> [Aim of the task]: Could you revise the lines from the one containing "Berita Terkait" through the end of the records, replacing "Pejabat" with "Penguasa" and keeping everything else unchanged? Leave the pictures out of your answer.

> [Data in this exercise]:

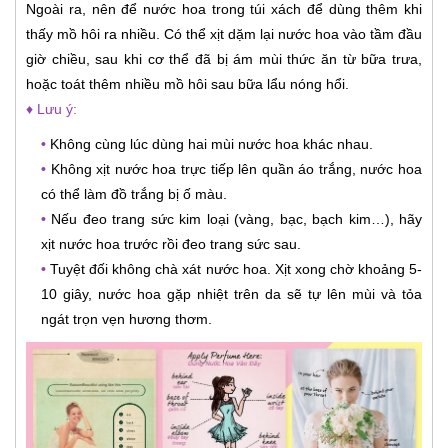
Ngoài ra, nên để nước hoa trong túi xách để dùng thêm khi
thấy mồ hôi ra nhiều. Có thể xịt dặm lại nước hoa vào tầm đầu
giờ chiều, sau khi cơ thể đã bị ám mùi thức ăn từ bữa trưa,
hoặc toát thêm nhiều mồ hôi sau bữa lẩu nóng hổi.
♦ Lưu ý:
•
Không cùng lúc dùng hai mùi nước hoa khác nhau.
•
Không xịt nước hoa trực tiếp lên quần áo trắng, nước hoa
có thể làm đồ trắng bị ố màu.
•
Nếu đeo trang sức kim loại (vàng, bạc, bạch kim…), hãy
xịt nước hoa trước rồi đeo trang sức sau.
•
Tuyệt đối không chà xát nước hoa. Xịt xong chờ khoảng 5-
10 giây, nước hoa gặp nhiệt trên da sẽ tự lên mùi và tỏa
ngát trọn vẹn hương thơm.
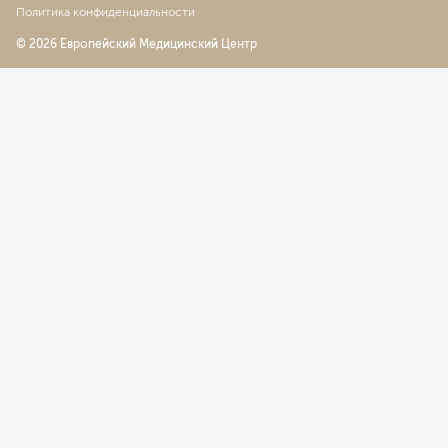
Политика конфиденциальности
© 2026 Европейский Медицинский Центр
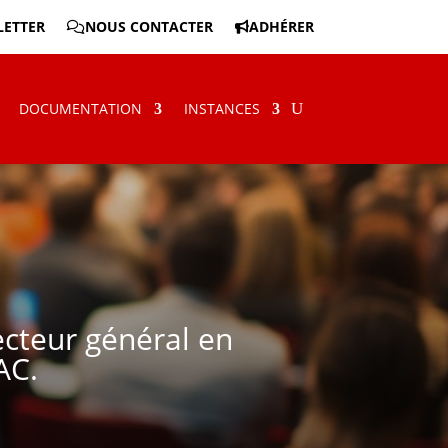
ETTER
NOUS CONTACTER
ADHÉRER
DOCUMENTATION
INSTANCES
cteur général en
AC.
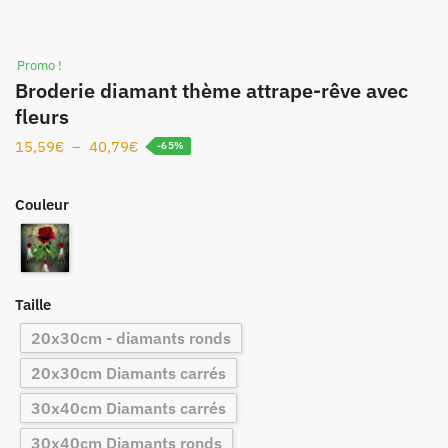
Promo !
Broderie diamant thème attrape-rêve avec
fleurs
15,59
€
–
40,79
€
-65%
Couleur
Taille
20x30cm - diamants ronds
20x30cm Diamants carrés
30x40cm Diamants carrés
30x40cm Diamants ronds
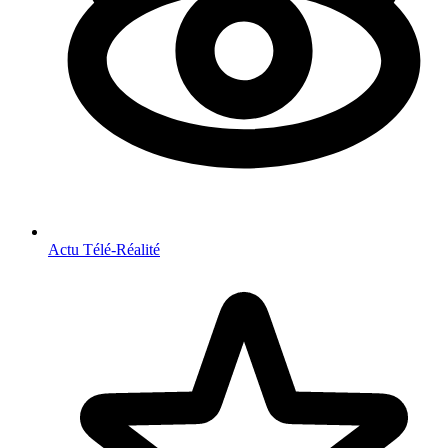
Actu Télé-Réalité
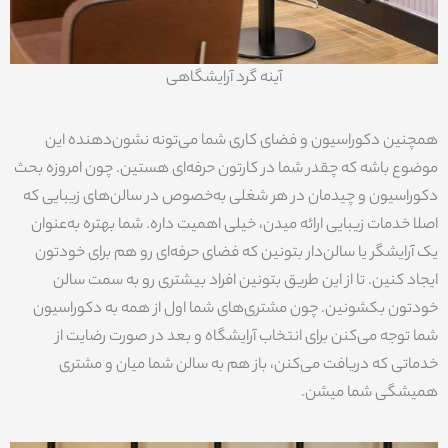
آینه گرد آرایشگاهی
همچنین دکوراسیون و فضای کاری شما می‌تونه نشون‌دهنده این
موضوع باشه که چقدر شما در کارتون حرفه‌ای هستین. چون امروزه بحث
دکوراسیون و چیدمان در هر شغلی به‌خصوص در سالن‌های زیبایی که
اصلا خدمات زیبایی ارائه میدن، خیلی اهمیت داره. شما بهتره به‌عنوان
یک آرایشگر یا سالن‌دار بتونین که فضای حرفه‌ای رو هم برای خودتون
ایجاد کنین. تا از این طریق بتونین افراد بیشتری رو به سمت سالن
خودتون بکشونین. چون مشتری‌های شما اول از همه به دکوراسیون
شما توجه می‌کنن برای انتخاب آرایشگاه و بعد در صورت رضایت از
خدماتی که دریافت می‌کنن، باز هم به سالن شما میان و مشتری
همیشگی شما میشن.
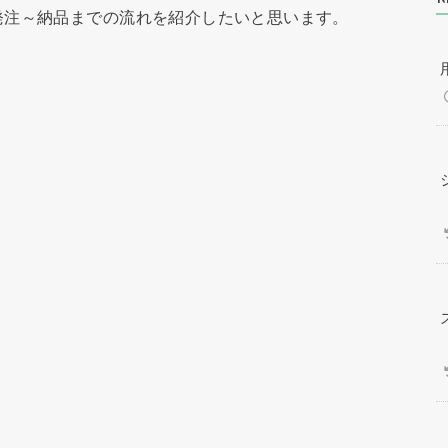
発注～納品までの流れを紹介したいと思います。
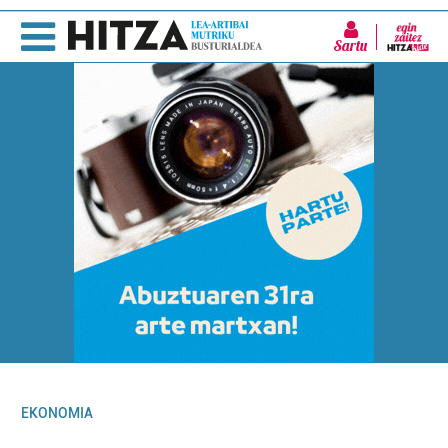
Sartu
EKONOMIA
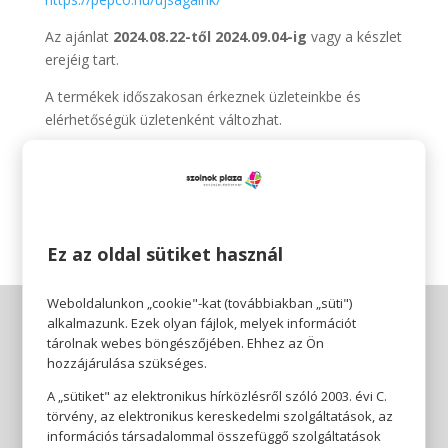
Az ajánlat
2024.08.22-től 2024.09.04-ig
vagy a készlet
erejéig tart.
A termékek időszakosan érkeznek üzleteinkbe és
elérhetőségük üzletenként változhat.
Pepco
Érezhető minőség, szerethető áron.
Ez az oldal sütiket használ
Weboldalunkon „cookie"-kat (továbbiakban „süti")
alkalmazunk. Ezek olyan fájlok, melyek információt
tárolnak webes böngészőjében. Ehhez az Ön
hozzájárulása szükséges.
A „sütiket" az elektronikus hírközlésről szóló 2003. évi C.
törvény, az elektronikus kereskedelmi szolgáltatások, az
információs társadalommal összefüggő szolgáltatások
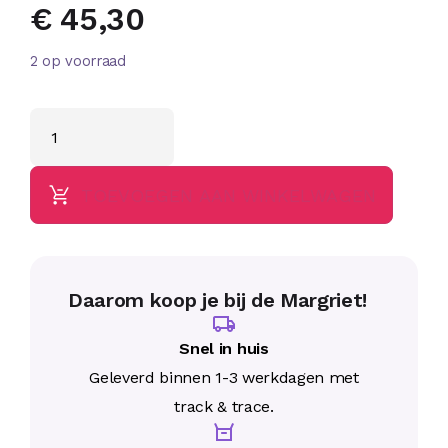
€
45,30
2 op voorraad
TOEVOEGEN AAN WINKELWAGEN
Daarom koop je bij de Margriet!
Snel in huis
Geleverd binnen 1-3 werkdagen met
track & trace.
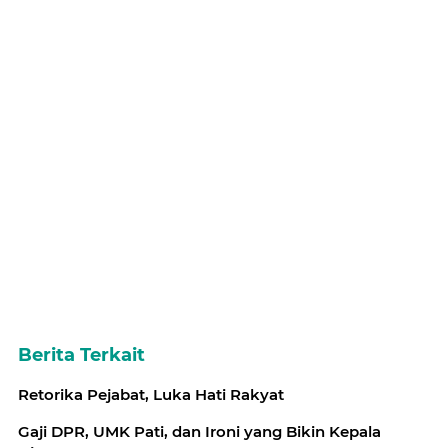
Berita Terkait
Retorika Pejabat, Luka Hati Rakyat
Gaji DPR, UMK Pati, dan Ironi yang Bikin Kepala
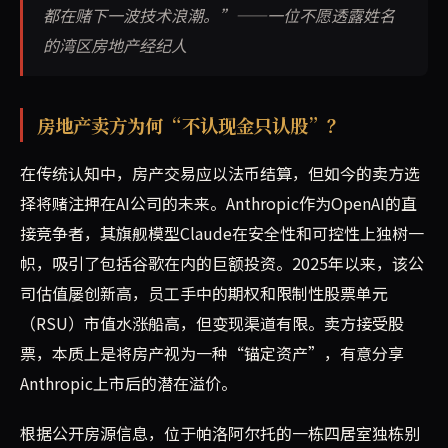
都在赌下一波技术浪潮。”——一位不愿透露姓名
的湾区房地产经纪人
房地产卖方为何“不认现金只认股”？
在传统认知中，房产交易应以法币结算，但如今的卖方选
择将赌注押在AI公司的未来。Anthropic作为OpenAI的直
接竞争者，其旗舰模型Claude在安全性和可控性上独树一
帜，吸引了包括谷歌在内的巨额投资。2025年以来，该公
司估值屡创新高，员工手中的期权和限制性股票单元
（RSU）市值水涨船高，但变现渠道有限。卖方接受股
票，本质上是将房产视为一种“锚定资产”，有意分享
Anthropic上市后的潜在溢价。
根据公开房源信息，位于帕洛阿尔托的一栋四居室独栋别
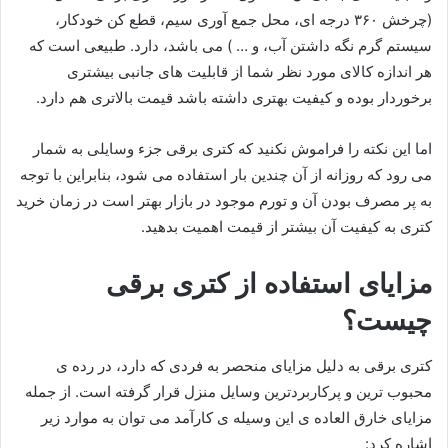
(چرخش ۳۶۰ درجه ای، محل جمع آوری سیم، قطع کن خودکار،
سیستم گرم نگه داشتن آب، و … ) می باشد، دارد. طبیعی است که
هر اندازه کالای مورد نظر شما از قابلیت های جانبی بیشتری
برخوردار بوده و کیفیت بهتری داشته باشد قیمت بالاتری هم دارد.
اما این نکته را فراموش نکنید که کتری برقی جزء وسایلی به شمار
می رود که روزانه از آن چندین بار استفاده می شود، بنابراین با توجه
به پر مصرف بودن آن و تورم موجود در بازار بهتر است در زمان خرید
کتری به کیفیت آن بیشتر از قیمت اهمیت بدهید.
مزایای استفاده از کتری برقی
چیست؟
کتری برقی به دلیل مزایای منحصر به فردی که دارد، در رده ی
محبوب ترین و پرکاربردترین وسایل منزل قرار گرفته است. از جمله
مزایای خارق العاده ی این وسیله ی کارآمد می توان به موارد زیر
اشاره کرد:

> [Output]:
Berita Terkait
Retorika Penguasa, Luka Hati Rakyat
Gaji DPR, UMK Pati, dan Ironi yang Bikin Kepala
都在赌下一波技术浪潮。”——一位不愿透露姓名
的湾区房地产经纪人
房地产卖方为何“不认现金只认股”？
在传统认知中，房产交易应以法币结算，但如今的卖方选
择将赌注押在AI公司的未来。Anthropic作为OpenAI的直
接竞争者，其旗舰模型Claude在安全性和可控性上独树一
帜，吸引了包括谷歌在内的巨额投资。2025年以来，该公
司估值屡创新高，员工手中的期权和限制性股票单元
（RSU）市值水涨船高，但变现渠道有限。卖方接受股
票，本质上是将房产视为一种“锚定资产”，有意分享
Anthropic上市后的潜在溢价。
根据公开房源信息，位于帕洛阿尔托的一栋四居室独栋别
(چرخش ۳۶۰ درجه ای، محل جمع آوری سیم، قطع کن خودکار،
سیستم گرم نگه داشتن آب، و … ) می باشد، دارد. طبیعی است که
هر اندازه کالای مورد نظر شما از قابلیت های جانبی بیشتری
برخوردار بوده و کیفیت بهتری داشته باشد قیمت بالاتری هم دارد.
اما این نکته را فراموش نکنید که کتری برقی جزء وسایلی به شمار
می رود که روزانه از آن چندین بار استفاده می شود، بنابراین با توجه
به پر مصرف بودن آن و تورم موجود در بازار بهتر است در زمان خرید
کتری به کیفیت آن بیشتر از قیمت اهمیت بدهید.
مزایای استفاده از کتری برقی
چیست؟
کتری برقی به دلیل مزایای منحصر به فردی که دارد، در رده ی
محبوب ترین و پرکاربردترین وسایل منزل قرار گرفته است. از جمله
مزایای خارق العاده ی این وسیله ی کارآمد می توان به موارد زیر
اشاره کرد:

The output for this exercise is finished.